Взяв Соню за руку, я улыбаюсь, однако и сама чувствую, какой печальной вышла улыбка.

— Прости, если я плохо выразила свою благодарность за то, что ты разделила со мной эту ношу. Просто не знаю, что бы я делала без твоей дружбы. Правда-правда.

Она застенчиво улыбается и, выдернув руку, шутливо отмахивается от меня.

— Лия, не дури! Ты же знаешь — я для тебя на все готова. На все.

Слова ее слегка приглушают мою тревогу. Да, мне есть чего бояться, мне нельзя доверять большинству людей — но я знаю: что бы ни произошло, мы с Соней всегда останемся друзьями. И от этого как-то легче.

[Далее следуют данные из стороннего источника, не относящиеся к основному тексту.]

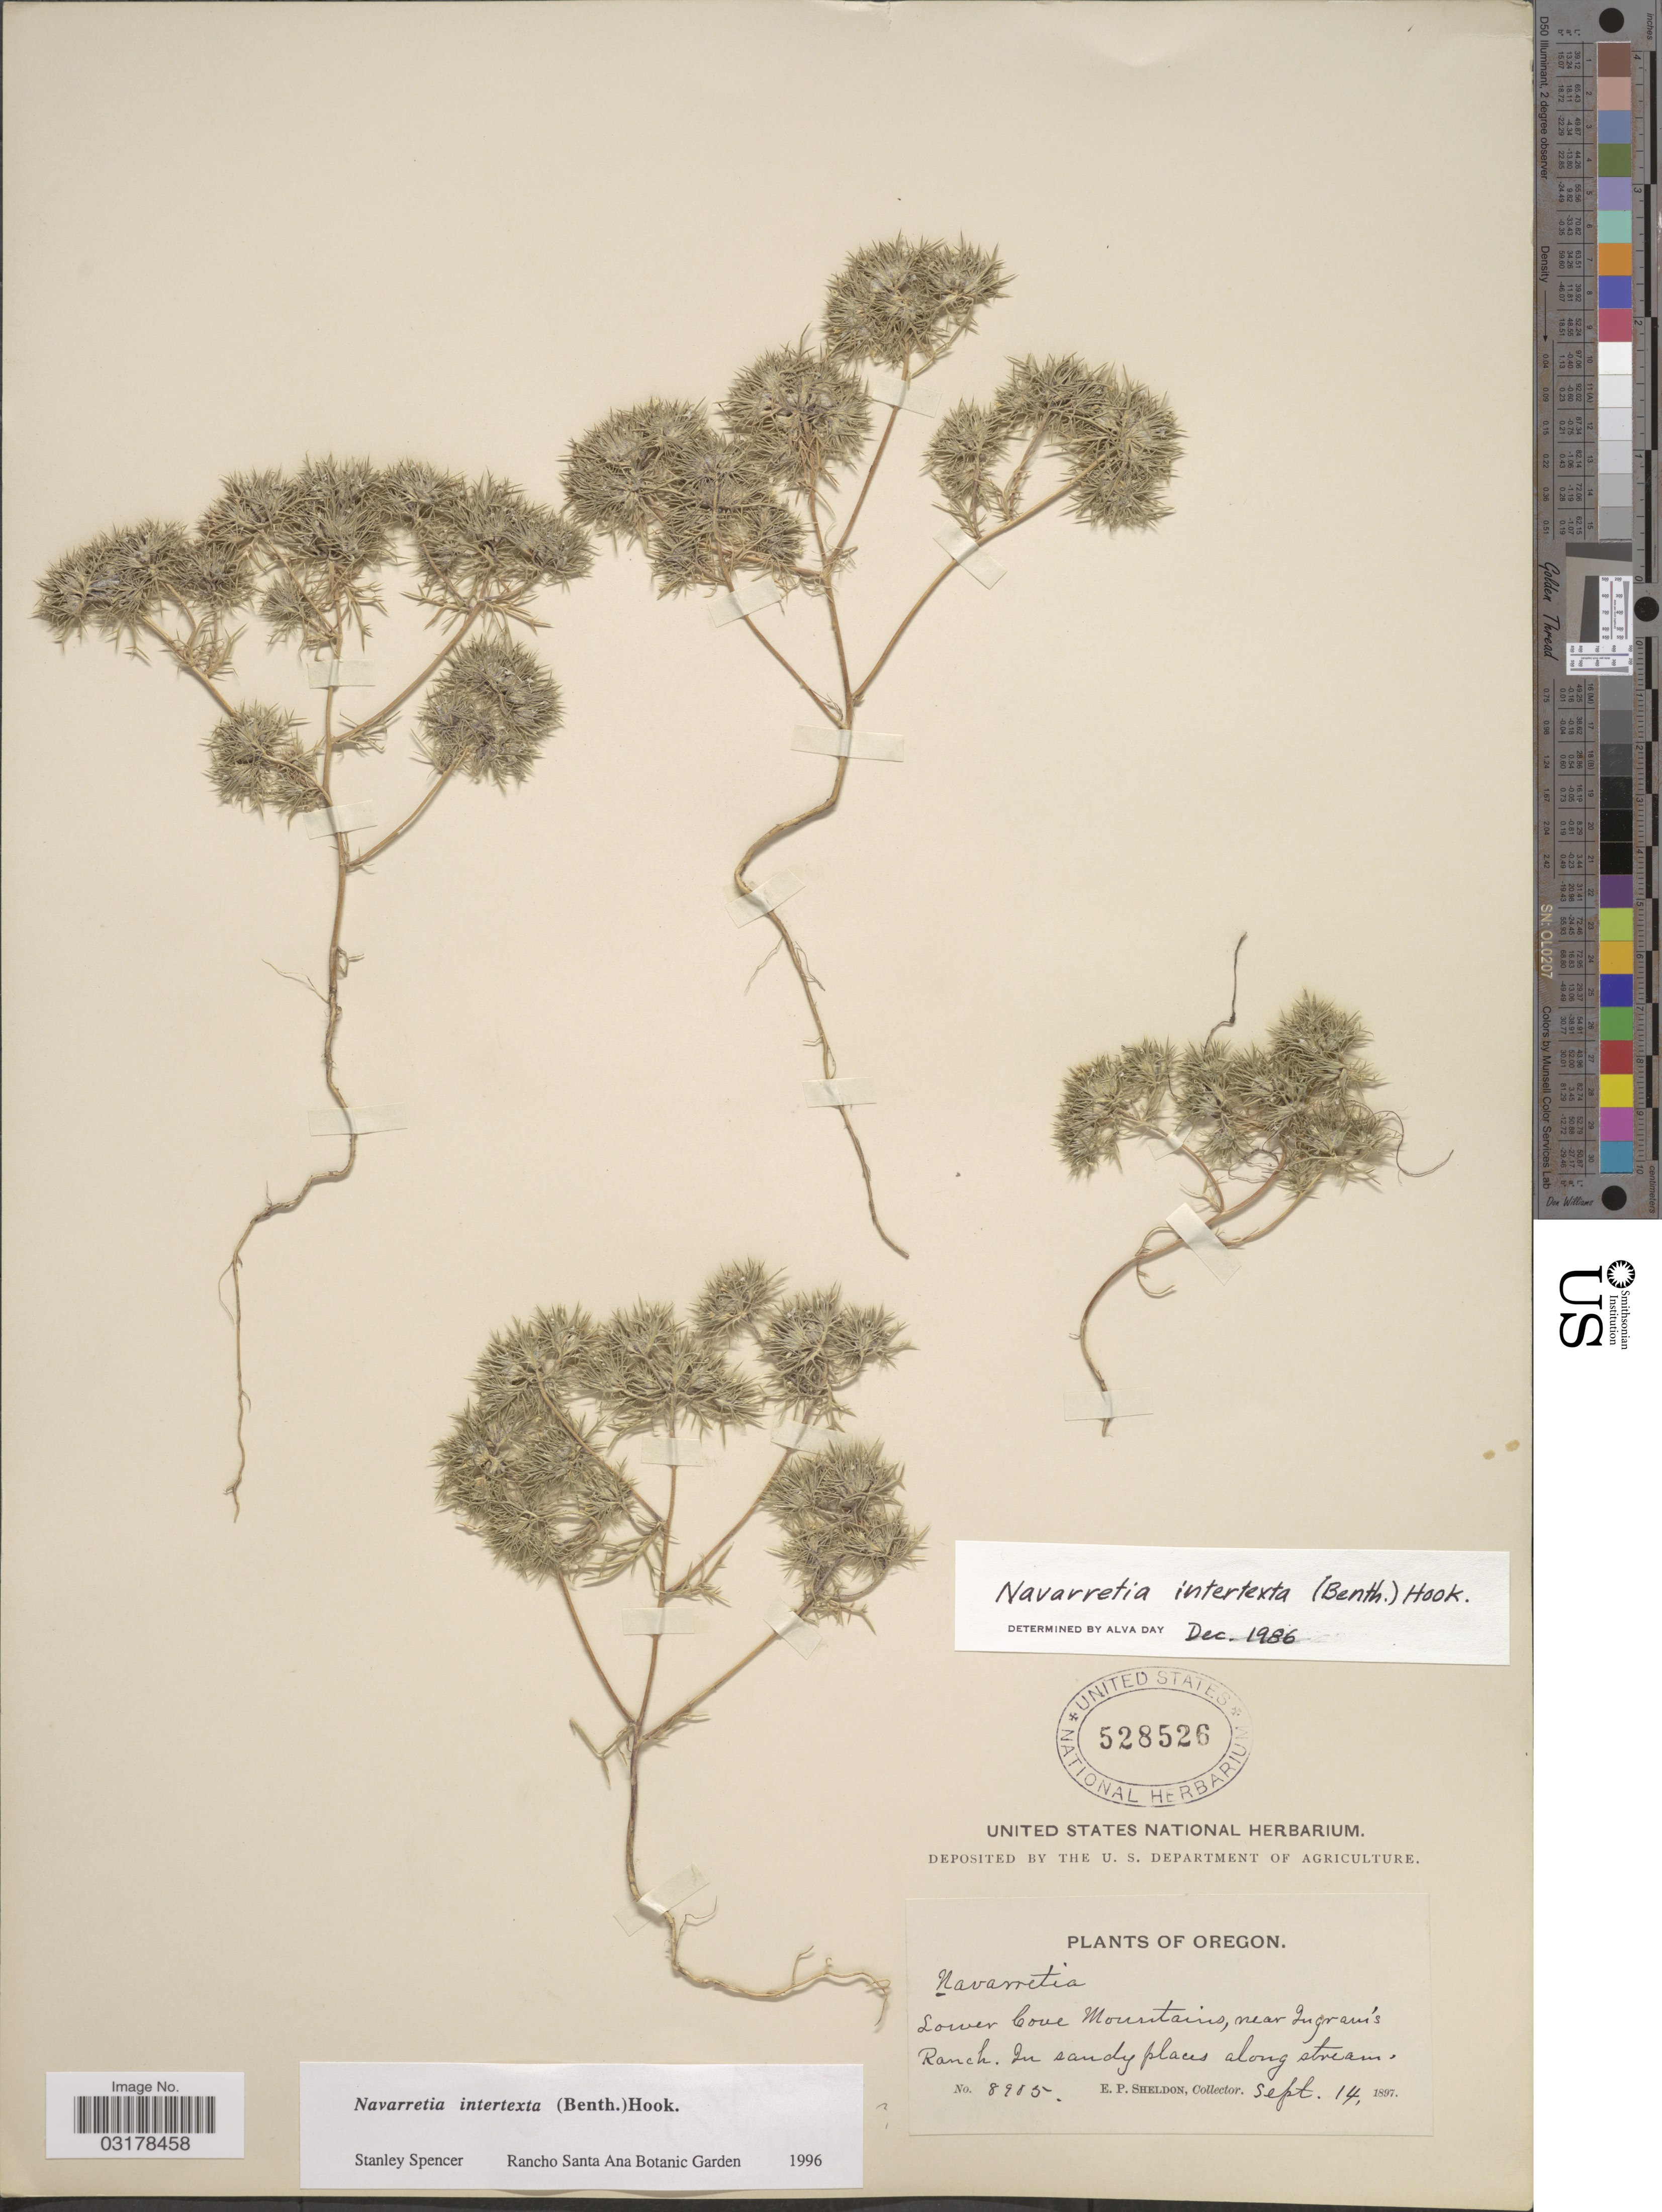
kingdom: Plantae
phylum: Tracheophyta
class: Magnoliopsida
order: Ericales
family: Polemoniaceae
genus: Navarretia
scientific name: Navarretia intertexta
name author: (Benth.) Hook.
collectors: E. P. Sheldon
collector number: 8905*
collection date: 1897-09-14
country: United States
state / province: Oregon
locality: Lower Cove Mountains, near Ingram's Ranch.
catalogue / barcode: US 528526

Толпа гостей в нашем Обществе учтива и цивилизованна, как и на любом другом светском приеме. Отличия скрываются в глубине, под поверхностью, и видны только посвященным.

Пока мы пробираемся через толпу, дневные переживания потихоньку оставляют меня. Хотя мы с Соней все еще храним пророчество в тайне, здесь я почти могу быть сама собой. Если не считать Сони, Общество стало единственным моим кругом общения, и я навеки признательна тете Вирджинии за рекомендательное письмо.

Заметив в толпе серебристо-седую голову с безукоризненной прической, я трогаю Соню за руку.

— Идем. Вон Элспет.

Заметив нас, почтенная дама меняет направление и, величаво проплыв через толпу, останавливается перед нами с приветливой улыбкой на устах.

— Лия! Милая! Как хорошо, что вы пришли! И вы, дражайшая Соня! — Элспет Шелтон нагибается и по очереди целует нас — точнее, воздух рядом с нашими лицами.

— Мы бы не пропустили этого вечера ни за что в мире! — Бледные щечки Сони заливаются слабым румянцем, красиво сочетающимся с темно-розовым цветом ее платья. После стольких лет, проведенных в заточении под надзором миссис Милберн в Нью-Йорке, Соня так и расцветает под теплыми лучами внимания со стороны тех, кто наделен тем же даром, что и она — или иными талантами в той же области.

— Уж надеюсь! — энергично подхватывает Элспет. — Просто не верится, что вы появились у наших дверей с письмом Вирджинии всего лишь восемь месяцев назад. Без вас наши встречи были бы совсем другими, хотя, скажу я вам, уж верно, Вирджиния рассчитывала, что я буду получше за вами приглядывать.